─── Raw data
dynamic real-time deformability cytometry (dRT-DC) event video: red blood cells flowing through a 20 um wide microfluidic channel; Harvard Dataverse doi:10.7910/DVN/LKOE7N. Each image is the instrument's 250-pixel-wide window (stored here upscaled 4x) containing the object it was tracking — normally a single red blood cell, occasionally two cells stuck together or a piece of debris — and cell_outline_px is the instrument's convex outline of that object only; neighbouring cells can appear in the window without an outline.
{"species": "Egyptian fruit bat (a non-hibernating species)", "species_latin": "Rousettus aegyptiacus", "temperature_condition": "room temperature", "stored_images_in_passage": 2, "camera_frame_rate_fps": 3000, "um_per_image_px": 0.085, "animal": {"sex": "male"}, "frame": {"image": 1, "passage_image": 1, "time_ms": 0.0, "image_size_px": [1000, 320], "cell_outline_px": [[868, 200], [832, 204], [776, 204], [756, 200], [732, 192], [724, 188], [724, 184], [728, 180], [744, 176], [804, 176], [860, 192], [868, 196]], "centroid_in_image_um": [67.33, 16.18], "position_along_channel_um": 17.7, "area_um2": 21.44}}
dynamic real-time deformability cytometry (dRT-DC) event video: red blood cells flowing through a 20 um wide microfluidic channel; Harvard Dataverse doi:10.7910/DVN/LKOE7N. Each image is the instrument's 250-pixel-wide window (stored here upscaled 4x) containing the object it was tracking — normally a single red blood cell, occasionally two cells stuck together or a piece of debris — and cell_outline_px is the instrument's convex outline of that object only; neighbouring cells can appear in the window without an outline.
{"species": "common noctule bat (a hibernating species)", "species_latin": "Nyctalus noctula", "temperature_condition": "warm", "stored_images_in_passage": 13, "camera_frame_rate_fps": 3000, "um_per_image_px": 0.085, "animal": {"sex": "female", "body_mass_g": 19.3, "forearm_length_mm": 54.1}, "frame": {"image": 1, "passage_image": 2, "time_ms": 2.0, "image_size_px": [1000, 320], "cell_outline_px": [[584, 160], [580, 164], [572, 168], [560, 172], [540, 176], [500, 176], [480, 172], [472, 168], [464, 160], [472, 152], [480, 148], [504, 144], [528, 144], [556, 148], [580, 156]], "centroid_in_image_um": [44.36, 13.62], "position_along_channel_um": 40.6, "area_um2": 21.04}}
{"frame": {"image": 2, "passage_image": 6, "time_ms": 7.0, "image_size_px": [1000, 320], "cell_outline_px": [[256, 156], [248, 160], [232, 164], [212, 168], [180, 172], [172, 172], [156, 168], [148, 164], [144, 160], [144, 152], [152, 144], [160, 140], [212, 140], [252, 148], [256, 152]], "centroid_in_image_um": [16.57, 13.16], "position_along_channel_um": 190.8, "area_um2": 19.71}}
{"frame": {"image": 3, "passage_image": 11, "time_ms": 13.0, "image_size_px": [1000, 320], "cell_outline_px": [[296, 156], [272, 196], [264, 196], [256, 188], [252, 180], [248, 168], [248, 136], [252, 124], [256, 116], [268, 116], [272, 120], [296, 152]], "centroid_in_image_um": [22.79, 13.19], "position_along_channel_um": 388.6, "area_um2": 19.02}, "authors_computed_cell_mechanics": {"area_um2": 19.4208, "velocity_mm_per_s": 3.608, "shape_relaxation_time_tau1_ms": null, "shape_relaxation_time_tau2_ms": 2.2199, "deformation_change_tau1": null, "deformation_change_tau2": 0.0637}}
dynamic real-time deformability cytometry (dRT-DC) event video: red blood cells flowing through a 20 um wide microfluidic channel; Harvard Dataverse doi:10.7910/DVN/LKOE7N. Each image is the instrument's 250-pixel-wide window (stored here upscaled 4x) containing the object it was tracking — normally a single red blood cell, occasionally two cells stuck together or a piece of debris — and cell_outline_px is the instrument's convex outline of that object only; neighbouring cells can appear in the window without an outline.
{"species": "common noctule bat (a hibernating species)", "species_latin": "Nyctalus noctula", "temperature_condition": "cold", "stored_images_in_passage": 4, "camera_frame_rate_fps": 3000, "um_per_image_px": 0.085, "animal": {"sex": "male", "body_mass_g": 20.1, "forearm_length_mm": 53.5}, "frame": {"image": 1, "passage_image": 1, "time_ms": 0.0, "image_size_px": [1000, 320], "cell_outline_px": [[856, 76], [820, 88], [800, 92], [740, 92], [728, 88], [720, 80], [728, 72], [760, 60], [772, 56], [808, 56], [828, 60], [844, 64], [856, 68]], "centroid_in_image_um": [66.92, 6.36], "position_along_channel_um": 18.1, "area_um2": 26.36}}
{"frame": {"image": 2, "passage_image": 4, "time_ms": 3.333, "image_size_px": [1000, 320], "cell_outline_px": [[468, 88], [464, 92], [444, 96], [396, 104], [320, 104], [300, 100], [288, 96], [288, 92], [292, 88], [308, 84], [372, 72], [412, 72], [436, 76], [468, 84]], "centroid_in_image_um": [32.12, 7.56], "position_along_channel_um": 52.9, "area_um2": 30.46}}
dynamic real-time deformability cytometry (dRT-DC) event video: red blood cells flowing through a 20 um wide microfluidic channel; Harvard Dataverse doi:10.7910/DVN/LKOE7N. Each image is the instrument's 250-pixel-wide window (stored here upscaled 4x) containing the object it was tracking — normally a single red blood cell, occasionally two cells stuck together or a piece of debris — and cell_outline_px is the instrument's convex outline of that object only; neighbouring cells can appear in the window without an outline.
──────
▸ **Problem description**
Word for word, write out the data.

▸ **Solution to the exercise**
dynamic real-time deformability cytometry (dRT-DC) event video: red blood cells flowing through a 20 um wide microfluidic channel; Harvard Dataverse doi:10.7910/DVN/LKOE7N. Each image is the instrument's 250-pixel-wide window (stored here upscaled 4x) containing the object it was tracking — normally a single red blood cell, occasionally two cells stuck together or a piece of debris — and cell_outline_px is the instrument's convex outline of that object only; neighbouring cells can appear in the window without an outline.
{"species": "Egyptian fruit bat (a non-hibernating species)", "species_latin": "Rousettus aegyptiacus", "temperature_condition": "room temperature", "stored_images_in_passage": 2, "camera_frame_rate_fps": 3000, "um_per_image_px": 0.085, "animal": {"sex": "male"}, "frame": {"image": 1, "passage_image": 1, "time_ms": 0.0, "image_size_px": [1000, 320], "cell_outline_px": [[868, 200], [832, 204], [776, 204], [756, 200], [732, 192], [724, 188], [724, 184], [728, 180], [744, 176], [804, 176], [860, 192], [868, 196]], "centroid_in_image_um": [67.33, 16.18], "position_along_channel_um": 17.7, "area_um2": 21.44}}
dynamic real-time deformability cytometry (dRT-DC) event video: red blood cells flowing through a 20 um wide microfluidic channel; Harvard Dataverse doi:10.7910/DVN/LKOE7N. Each image is the instrument's 250-pixel-wide window (stored here upscaled 4x) containing the object it was tracking — normally a single red blood cell, occasionally two cells stuck together or a piece of debris — and cell_outline_px is the instrument's convex outline of that object only; neighbouring cells can appear in the window without an outline.
{"species": "common noctule bat (a hibernating species)", "species_latin": "Nyctalus noctula", "temperature_condition": "warm", "stored_images_in_passage": 13, "camera_frame_rate_fps": 3000, "um_per_image_px": 0.085, "animal": {"sex": "female", "body_mass_g": 19.3, "forearm_length_mm": 54.1}, "frame": {"image": 1, "passage_image": 2, "time_ms": 2.0, "image_size_px": [1000, 320], "cell_outline_px": [[584, 160], [580, 164], [572, 168], [560, 172], [540, 176], [500, 176], [480, 172], [472, 168], [464, 160], [472, 152], [480, 148], [504, 144], [528, 144], [556, 148], [580, 156]], "centroid_in_image_um": [44.36, 13.62], "position_along_channel_um": 40.6, "area_um2": 21.04}}
{"frame": {"image": 2, "passage_image": 6, "time_ms": 7.0, "image_size_px": [1000, 320], "cell_outline_px": [[256, 156], [248, 160], [232, 164], [212, 168], [180, 172], [172, 172], [156, 168], [148, 164], [144, 160], [144, 152], [152, 144], [160, 140], [212, 140], [252, 148], [256, 152]], "centroid_in_image_um": [16.57, 13.16], "position_along_channel_um": 190.8, "area_um2": 19.71}}
{"frame": {"image": 3, "passage_image": 11, "time_ms": 13.0, "image_size_px": [1000, 320], "cell_outline_px": [[296, 156], [272, 196], [264, 196], [256, 188], [252, 180], [248, 168], [248, 136], [252, 124], [256, 116], [268, 116], [272, 120], [296, 152]], "centroid_in_image_um": [22.79, 13.19], "position_along_channel_um": 388.6, "area_um2": 19.02}, "authors_computed_cell_mechanics": {"area_um2": 19.4208, "velocity_mm_per_s": 3.608, "shape_relaxation_time_tau1_ms": null, "shape_relaxation_time_tau2_ms": 2.2199, "deformation_change_tau1": null, "deformation_change_tau2": 0.0637}}
dynamic real-time deformability cytometry (dRT-DC) event video: red blood cells flowing through a 20 um wide microfluidic channel; Harvard Dataverse doi:10.7910/DVN/LKOE7N. Each image is the instrument's 250-pixel-wide window (stored here upscaled 4x) containing the object it was tracking — normally a single red blood cell, occasionally two cells stuck together or a piece of debris — and cell_outline_px is the instrument's convex outline of that object only; neighbouring cells can appear in the window without an outline.
{"species": "common noctule bat (a hibernating species)", "species_latin": "Nyctalus noctula", "temperature_condition": "cold", "stored_images_in_passage": 4, "camera_frame_rate_fps": 3000, "um_per_image_px": 0.085, "animal": {"sex": "male", "body_mass_g": 20.1, "forearm_length_mm": 53.5}, "frame": {"image": 1, "passage_image": 1, "time_ms": 0.0, "image_size_px": [1000, 320], "cell_outline_px": [[856, 76], [820, 88], [800, 92], [740, 92], [728, 88], [720, 80], [728, 72], [760, 60], [772, 56], [808, 56], [828, 60], [844, 64], [856, 68]], "centroid_in_image_um": [66.92, 6.36], "position_along_channel_um": 18.1, "area_um2": 26.36}}
{"frame": {"image": 2, "passage_image": 4, "time_ms": 3.333, "image_size_px": [1000, 320], "cell_outline_px": [[468, 88], [464, 92], [444, 96], [396, 104], [320, 104], [300, 100], [288, 96], [288, 92], [292, 88], [308, 84], [372, 72], [412, 72], [436, 76], [468, 84]], "centroid_in_image_um": [32.12, 7.56], "position_along_channel_um": 52.9, "area_um2": 30.46}}
dynamic real-time deformability cytometry (dRT-DC) event video: red blood cells flowing through a 20 um wide microfluidic channel; Harvard Dataverse doi:10.7910/DVN/LKOE7N. Each image is the instrument's 250-pixel-wide window (stored here upscaled 4x) containing the object it was tracking — normally a single red blood cell, occasionally two cells stuck together or a piece of debris — and cell_outline_px is the instrument's convex outline of that object only; neighbouring cells can appear in the window without an outline.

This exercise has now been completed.